見た目はそっくりな真鯛とチダイであるが、「食味」は違うのか、今回私が釣り上げた真鯛とチダイをサンプルに食べ比べてみたいと思う。

このサンプルは同じ日に同じ釣り場で釣ったもので、釣った直後に血抜きし直接氷を当てないようビニールに包んだ上で、海水と氷を入れたクーラーボックスで持ち帰り、帰宅後に即捌いた保存状態抜群のサンプルである。これにより、その身本来の食味を保つことができ、両者の味の微細な違いも感じ取れるはずだ。

真鯛とチダイの二枚おろし

今回はこの二匹を二枚おろしにし、「焼き魚」「刺身」の2パターンで味を比較する。

焼き魚での味の違い

真鯛とチダイの半身

真鯛とチダイを焼き魚にして味を比較してみる。上の写真をご覧いただきたい。下が真鯛、上がチダイであることはもう説明不要だろう。どちらもきれいな白身だが、チダイの方が色が若干白っぽく、脂がのっている印象だ。

皮目に塩を振り10分程おいてグリルで焼くと

真鯛とチダイの焼き魚

こうなった。焼いてしまうと見た目での判別は不可能。さて肝心の味や如何に。

真鯛の身皮なし

まずは真鯛を一口、味付けなしで食べてみた。…うまい。掛け値なしに。

真鯛はどんな風に料理してもうまいが、焼き魚が一番うまいのではないかと思う。

脂ののりはあまり感じられないものの、身はしっかりかつもっちりと柔らかく、たんぱくでシンプル。なので塩を付けても、醤油を付けても安定して美味。皮と一緒に食べると、芳ばしい香りが程好く鼻を抜ける。本当にうまい。さすが日本の高級魚の代名詞。和が誇る食材の質の高さを再確認できた。

チダイの身皮なし

続いてチダイ。個体差もあるかもしれないが、真鯛に比べ肉厚感がある。

一口頬張ると、ジュワっと旨味が口のなかに広がった。…これもうまい。基本的には真鯛と同じ白身魚の風味。味自体は真鯛とほとんど変わらないと言っていい。ただ、真鯛に比べてみずみずしさ、悪く言えば水っぽさを感じた。これは下ごしらえの塩降りの量と時間である程度調整できるだろうか。

トータルすると、真鯛とチダイの焼き魚では、味の違いはほぼない。食感はチダイの方が若干柔らかく感じた。また、チダイの方が脂と水分が多く感じられた。どちらも非常に美味だった。

刺身での味の違い

次に真鯛とチダイの刺身での味の違いを比較する

魚の切り身熟成

二匹のサンプルの半身をキッチンペーパーでつつみ、その上から更にラップを巻き上の写真のようにして、冷蔵庫で1日寝かせる。これにより身が熟成され柔らかくなり、旨味が増幅される。

真鯛の刺身

これが真鯛の刺身。個人的にマダイを生で食べるなら、釣りたての薄造りの方が好きなのだが、今回は味比べということで、旨味を引き出すために一晩熟成させた身を厚めに切って、とりあえず何も付けずに食べてみた。

味は、やはりうまい。生でも本質は変わらずたんぱく。臭みは全くない。白身魚特有の後味だけが残る。一晩寝かせて柔らかくなっているが、「ぐちゃ」ではなく「むにょ」という絶妙な案配の食感がいい。

課題の詳細
上の真鯛とチダイの食べ比べの文章を、最後の文に続けて書き進めてください。

データ抜粋
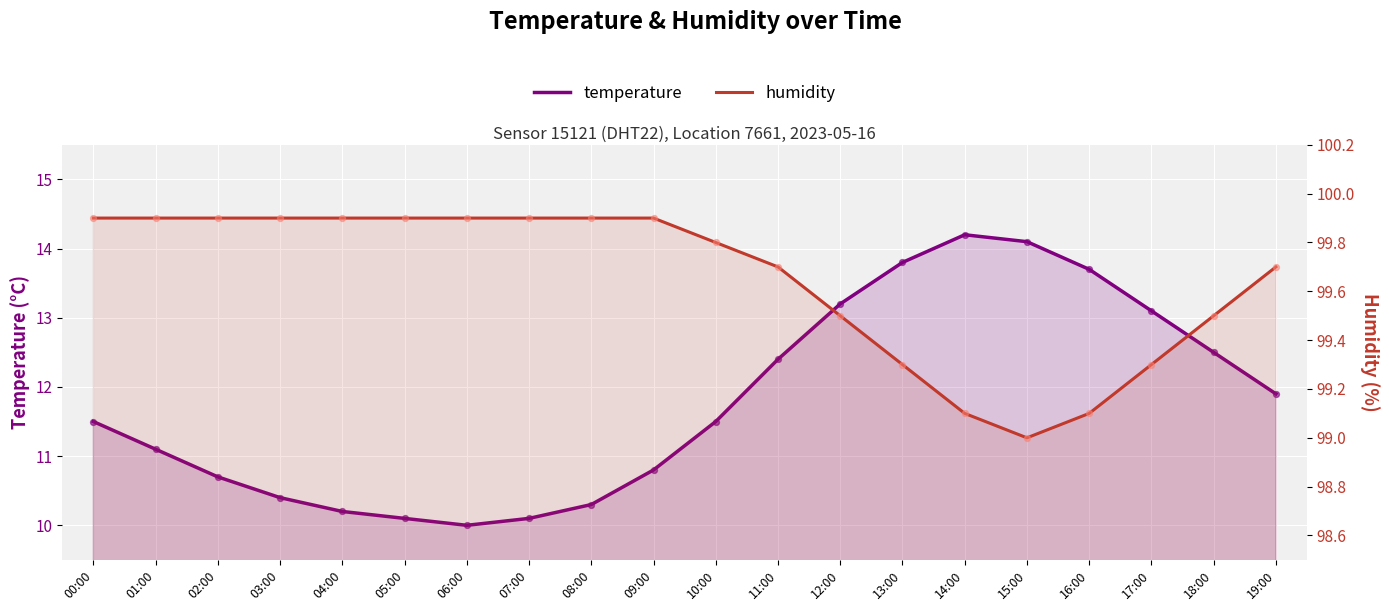

Which series has the widest spread of Y values?

temperature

結果は以下
また、わさび醤油をつけると、魚の風味と相まって更に美味。わさびは魚の味を引き立てる薬味であるが、シンプルにうまい真鯛と食べると逆にわさびの風味も引き立つ。やはり刺身が良いならわさびもいいものを合わせたい。今回はチューブで我慢。

チダイの刺身

続いてチダイの刺身。見た目は真鯛と全く変わらず、血合いのきれいな白身だ。

こちらもまずは何も付けずに一口食べてみた。…食感は真鯛より柔らかい。真鯛が「むにょ」ならチダイは「くちゃ」といった感じか。「ぐちゃ」まではいかないが、少し柔らかすぎる印象だ。焼き魚がそうだったように、水分が多いからだろう。味はやはり真鯛とほとんど変わらない。ただ、水分が多いためか、口の中で広範囲に味が広がり、たんぱくな魚の風味を真鯛より強く感じた

個人的には、刺身は真鯛の方が締まりがありうまいと感じた。ただしチダイ単体で出てきたら正直真鯛と区別できないほど、両者に食味の差はない。

味の違いの結果と考察

以上、真鯛とチダイの味の違いについては

  • 焼き魚ではチダイの方が柔らかくうまい
  • 刺身では真鯛の方が身が締まってうまい

という結果となった。多少の食感の違いはあるものの、どちらも非常に美味であった。

ただ、今回の結果は、釣った直後に締めて血抜きし、冷やし方にも配慮した最高鮮度のサンプルを使用したことが前提にある。

最高の鮮度を保った魚は、ものに限らず大体うまい。だがこれがスーパーで売られているような、締めず血抜きせずの状態で比較すると話が違ってくる。

水分は、魚の保存状態が良くないと、臭みを増幅させる要因になってしまう。

今回、チダイは真鯛と比較して水分が多かった。その水分の差が、鮮度が落ちた際の味の差として顕著に現れるはずだ。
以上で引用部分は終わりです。